パフュームの楽曲って、ミニマム演劇みたいなもので、
推定16歳の女の子を主人公にした曲って、たとえばコンピューターシティですが、
16歳の女の子、もしくは16歳の女の子を演じても違和感のない年齢の女の子じゃないと違和感があるのではないか?
中年や老年になっても三人称の語り口で16歳の恋の物語歌う人たちとは、ちょっと違うのだろうと私は思っています。

横浜アリーナのコンピューターシティやセラミックガールのようなパフォーマンスが、今後のパフュームにできるのか?と思うに、
前回の東京ドームのパフォーマンスでは、コンピューターシティって懐メロ化していて、
女の子たちとファンが、かつてのことを思い出す曲にすぎなかったのではないでしょうか?

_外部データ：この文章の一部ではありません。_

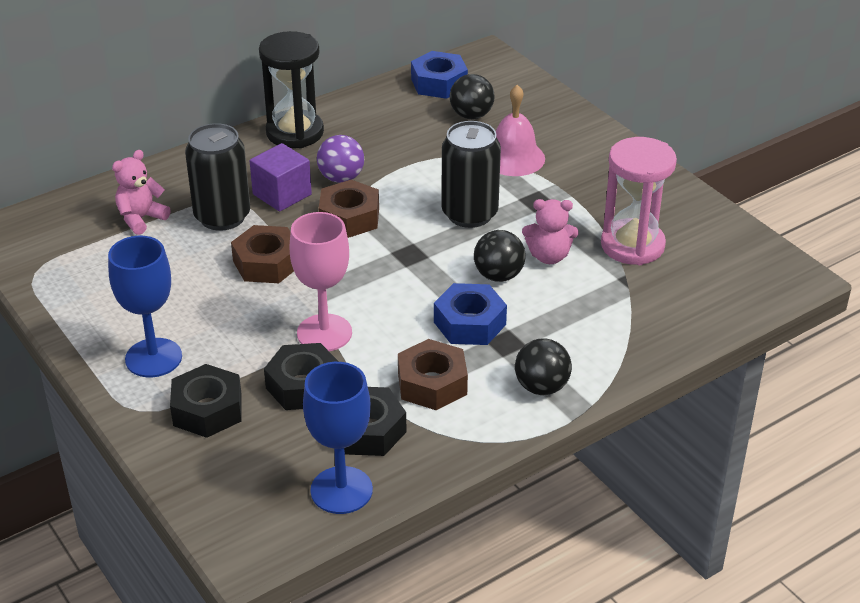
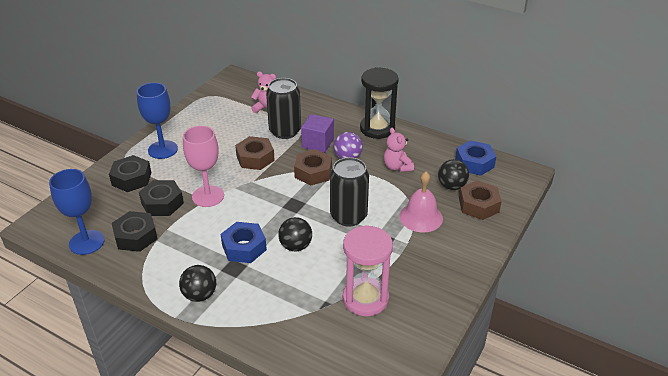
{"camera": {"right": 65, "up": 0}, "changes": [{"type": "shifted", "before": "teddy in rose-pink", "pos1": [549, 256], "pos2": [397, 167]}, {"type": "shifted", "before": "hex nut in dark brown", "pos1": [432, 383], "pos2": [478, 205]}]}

まあ、それでもチョコレートディスコはいまだ機能していますし、同様なコンセプトの美輪明宏はカツラかぶって厚化粧してでもパフォーマンスしますけれど。

20代後半になったら、その年齢にふさわしいミニマム演劇をステージで行っているのかというと、
ミニマム演劇路線自体消滅しかかっているのが現在のパフュームなのではないか?

このミニマム演劇路線って、日本語の通じない海外展開のためになんとなく立ち消えになっていった、それがこの二年半のパフュームの活動だと私には思われます。


パフュームも好きだという人がベビメタを見た場合、普通とは違う点に着目することになるのですが、

よろしかったら、この四分半のところをどうぞ。
『いじめダメ絶対』の冒頭のところで、ユイモアがクラウチングスタートからステージ周囲を全力疾走する箇所ですが、
私にはベビメタとパフュームの違いの象徴のように見える箇所です。
そして今すごい勢いで伸びているベビメタを象徴するかのようなシーンでもあります。

パフュームと違ってベビメタは平底靴ですから舞台全力で走ることができるのですが、ハイヒールのパフュームにはそれができません。
また、ベビメタの振り付けはユイモアに関しては単なる左右対称ですし、曲の詞と絡ませる部分も少なく、アドリブ入れたり、その日の演出をいじることのできる自由度がはるかに高い。
それと比べると、パフュームってプログラムこなす人形のようなパフォーマンスで、そのこと自体が悪いわけではなく、能や浄瑠璃と比して語るファンもポツポツいることからよくできた仕組みなのでしょうけれども、パフューム頭打ちの大きな原因をなしているように私には思えて仕方がありません。


以前このブログの中で書きましたけれども、
パフュームの芸って、本当はスピードみたいなアイドルになりたかった女の子から歌を奪い、詞も書かせず、ロボットみたいにかくかく踊らせることによって完成していったものですが、
最後にはピンヒールはかせて動きの自由度さえ大きく奪ったわけです。

むろんこの方法論が正しかったことはパフュームの国内での成功の大きさが示すところですけれども、海外展開のグダグダをみるにつけ、奪ったはずの三人の自由を少しずつ返してやることが必要な時期なのではないか?

そんなことしていったら、人気が上がるのか?というと、おそらくそれでもじり貧が続くとは思うのですが、
そのような展開なのでしたら、私のパフュームに対する未練はまだ残るといった感じです。

スウィートリフレインとかくりんくりんがまだ続くようですよ、ほんとに解散しちゃえよと思う次第です。